We learned that the gas station has the most decadent, moist Dunford Donuts so who needs a grocery store. And the library, which is still growing, has story time for our little ones to enjoy. There is the little Chinese restaurant and the pizza place with their family deals and food that makes my mouth water. And a little ice cream shop within walking distance. There are winding pathways where runners, walkers, bikers, families, and individuals share the love of fresh air and movement.

And then finally I saw it, as the sun goes to sleep and I look up into the night sky. With no street lights to crowd them, the stars dance and sing for us on clear nights. Oh yes, this town in which I live holds little secrets of beauty and wonder, even if I still hate the sage brush.

Wednesday, May 8, 2013

These Streets

Ah, tonight. Tonight is a good night to write about these streets. Tonight, with clarity come by rain, and more pregnant clouds hanging low overhead, and the air heavy with the scent of blossoms. I breathe deeply as I pass each popcorned tree. Yes, tonight I love these streets.

But when I am honest, I must tell you, I cannot always say this.
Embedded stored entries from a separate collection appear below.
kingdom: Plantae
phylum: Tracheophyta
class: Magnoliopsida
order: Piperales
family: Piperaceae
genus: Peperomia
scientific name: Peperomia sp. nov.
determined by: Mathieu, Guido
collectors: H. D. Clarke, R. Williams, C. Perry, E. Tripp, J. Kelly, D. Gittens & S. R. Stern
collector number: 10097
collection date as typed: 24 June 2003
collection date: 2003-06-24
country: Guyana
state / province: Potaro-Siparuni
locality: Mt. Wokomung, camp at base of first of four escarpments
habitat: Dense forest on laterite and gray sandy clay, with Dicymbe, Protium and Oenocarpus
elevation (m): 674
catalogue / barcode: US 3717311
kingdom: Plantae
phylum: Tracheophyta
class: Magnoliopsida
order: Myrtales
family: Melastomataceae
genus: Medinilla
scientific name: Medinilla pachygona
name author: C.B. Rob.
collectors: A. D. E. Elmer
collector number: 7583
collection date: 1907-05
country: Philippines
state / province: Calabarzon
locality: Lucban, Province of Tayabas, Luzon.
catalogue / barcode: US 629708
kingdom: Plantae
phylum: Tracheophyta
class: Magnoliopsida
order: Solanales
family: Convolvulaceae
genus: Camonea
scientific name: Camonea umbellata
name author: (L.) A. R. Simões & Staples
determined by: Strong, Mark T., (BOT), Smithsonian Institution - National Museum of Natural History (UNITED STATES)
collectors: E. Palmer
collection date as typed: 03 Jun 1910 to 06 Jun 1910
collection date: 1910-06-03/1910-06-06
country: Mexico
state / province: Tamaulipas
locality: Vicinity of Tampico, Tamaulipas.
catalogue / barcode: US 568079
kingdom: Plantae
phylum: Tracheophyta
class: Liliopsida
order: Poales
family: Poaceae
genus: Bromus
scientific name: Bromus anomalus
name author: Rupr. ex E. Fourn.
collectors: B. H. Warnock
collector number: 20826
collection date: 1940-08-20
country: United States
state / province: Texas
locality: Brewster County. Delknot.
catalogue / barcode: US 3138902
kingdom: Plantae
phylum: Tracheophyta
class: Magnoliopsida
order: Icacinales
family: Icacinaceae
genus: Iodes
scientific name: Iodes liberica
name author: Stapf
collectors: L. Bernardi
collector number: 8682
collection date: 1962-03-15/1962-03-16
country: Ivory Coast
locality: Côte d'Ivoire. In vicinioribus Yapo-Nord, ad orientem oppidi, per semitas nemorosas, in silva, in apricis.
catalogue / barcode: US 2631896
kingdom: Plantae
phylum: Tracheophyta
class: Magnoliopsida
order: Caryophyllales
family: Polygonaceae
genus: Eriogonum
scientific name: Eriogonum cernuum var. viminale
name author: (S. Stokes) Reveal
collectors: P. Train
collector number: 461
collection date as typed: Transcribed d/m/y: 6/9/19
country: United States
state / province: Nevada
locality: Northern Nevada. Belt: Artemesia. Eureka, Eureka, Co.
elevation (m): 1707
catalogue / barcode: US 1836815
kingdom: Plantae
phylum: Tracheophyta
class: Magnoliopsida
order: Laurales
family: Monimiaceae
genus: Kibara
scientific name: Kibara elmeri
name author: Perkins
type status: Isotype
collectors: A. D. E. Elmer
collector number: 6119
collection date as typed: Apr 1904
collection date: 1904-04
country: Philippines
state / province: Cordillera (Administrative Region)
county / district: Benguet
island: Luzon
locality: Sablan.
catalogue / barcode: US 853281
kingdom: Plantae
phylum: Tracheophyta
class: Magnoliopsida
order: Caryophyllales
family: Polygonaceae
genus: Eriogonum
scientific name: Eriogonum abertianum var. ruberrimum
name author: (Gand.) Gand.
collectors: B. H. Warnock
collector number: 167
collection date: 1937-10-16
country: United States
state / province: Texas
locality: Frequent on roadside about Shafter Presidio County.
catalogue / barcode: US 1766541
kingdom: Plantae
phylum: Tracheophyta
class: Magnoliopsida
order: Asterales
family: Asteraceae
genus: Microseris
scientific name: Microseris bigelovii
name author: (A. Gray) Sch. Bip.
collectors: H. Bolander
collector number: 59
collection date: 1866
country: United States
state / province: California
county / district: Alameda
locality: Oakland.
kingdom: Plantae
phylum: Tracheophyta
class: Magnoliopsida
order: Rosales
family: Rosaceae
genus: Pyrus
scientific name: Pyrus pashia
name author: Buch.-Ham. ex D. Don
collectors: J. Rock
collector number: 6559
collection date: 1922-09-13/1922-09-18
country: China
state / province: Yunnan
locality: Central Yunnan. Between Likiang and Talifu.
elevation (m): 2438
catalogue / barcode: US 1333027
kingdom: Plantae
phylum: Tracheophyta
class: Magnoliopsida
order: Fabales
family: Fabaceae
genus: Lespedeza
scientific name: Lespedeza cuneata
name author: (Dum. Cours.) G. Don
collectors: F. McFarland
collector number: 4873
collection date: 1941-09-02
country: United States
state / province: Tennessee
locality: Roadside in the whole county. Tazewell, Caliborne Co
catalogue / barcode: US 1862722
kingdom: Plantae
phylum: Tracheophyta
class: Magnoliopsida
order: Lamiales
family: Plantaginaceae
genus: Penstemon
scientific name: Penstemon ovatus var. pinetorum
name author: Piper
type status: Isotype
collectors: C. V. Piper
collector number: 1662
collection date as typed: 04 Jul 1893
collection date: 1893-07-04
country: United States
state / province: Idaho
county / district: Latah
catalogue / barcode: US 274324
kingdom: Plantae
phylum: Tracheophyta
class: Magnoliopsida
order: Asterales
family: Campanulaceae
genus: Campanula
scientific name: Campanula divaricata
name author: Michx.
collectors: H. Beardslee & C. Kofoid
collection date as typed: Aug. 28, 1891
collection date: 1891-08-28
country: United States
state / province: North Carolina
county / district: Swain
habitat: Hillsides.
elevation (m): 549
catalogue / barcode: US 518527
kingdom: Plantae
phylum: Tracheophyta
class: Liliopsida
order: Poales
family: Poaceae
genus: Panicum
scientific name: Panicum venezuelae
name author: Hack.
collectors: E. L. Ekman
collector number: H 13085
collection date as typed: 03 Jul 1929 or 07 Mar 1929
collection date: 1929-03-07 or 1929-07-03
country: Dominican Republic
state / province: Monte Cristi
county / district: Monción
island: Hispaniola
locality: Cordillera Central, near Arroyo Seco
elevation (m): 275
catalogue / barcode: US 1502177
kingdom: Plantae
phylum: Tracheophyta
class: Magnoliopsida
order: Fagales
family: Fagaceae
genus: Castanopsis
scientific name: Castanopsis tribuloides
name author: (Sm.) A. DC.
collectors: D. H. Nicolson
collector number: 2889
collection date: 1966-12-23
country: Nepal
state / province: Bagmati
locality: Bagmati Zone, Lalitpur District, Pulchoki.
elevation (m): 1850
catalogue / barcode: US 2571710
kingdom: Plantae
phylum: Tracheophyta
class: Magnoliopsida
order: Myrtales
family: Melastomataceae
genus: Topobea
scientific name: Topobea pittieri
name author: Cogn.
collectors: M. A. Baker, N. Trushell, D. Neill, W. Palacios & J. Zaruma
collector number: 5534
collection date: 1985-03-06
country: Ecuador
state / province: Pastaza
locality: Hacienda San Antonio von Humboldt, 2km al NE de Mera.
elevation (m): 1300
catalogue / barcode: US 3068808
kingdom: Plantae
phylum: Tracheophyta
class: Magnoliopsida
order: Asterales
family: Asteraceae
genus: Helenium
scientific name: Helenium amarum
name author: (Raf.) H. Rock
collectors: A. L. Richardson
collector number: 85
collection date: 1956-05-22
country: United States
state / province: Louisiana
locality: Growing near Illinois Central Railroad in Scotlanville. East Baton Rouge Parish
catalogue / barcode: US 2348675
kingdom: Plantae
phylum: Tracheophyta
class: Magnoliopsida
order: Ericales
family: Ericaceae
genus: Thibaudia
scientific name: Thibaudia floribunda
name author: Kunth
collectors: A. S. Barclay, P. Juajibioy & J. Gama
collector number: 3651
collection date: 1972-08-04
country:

If you had asked me three months ago, I would have withered you with a single look. These streets?! I would scoff. These?! And folded inside my sweatshirt-blanket-mukluks-beanie, I would focus my hateful stare on the scene outside--the snow and the ice and the single-digit temperature--as if the heat of my anger could thaw the gray-scaled world back into warm color. I would curse the actions of slipping on boots and hat and jacket to walk the fifty feet to the mailbox; the penguin shuffle across frozen asphalt to prevent bruises and broken bones; the futility of keeping one's temper when you are held in captivity month after frozen month with three restless pixies--who by February have shed sparkling fairy skins and become imps, full of dark mischief for want of the tempering sun. No, three months ago I cursed these streets and held wistful, heavy, covetous dreams of California in my heart.

Ah, but tonight! Tonight these streets remember their beauty, have begun climbing back into their robes of grandeur. I feel a chill, but I feel it on bare arms. Clear of its smothering white blankets, the ground is raising her colors again. I see green, and that one color alone breathes life back into me. I send my pixies out into the greenness; and as they dash between tree and hill and sky, the last patches of the sinking sun catch new sparkles across noses and hands and strands of hair. Tonight I can look at the stars and remind myself that no streetlights interrupt my looking. I can sit untouched by the mad rushing that belongs to city streets. I can breathe deep blossom scents. I can welcome quiet raindrops. I can touch earth and feel a tug, a connection. And I can say, honestly, that tonight I love these streets.

Saturday, May 4, 2013




“Write while the heat is in you. … The writer who postpones the recording of his thoughts uses an iron which has cooled to burn a hole with.”

~Henry David Thoreau

Thursday, May 2, 2013

#5


My sweet mother, bless her heart, instilled in me a sort of paranoia-- which was surely instilled in her from her own mother. The “lock the doors,” “don’t hike alone,” “be careful when you’re walking downtown at night,” “carry your pepper spray,” “keep a quilt in your car, just in case” sort of paranoia. And as I left for college, I did have my pepper spray and quilt in tow, because I didn’t think to question it.

If I did venture out alone, there was a hint of anxiety just below the surface, keeping my guard up. There still is.

But some nights, there is an inescapable energy that builds within me-- a mix of pain, frustration, and restlessness-- and I have to go. So I throw on a tank top, shove my feet into running shoes, and go.

It was summertime when I truly learned to love my city. The days were almost unbearably warm, but the nights were divine. I began to learn of myself as I meditated to the beat of my feet on the pavement, as I let the cool air rush around my arms and neck, and as I ran around the blocks that carried a much different feel with darkness and street light. Yes, I still carried pepper spray, but I also carried a strength that I had never known before. My city gave that to me. It still does.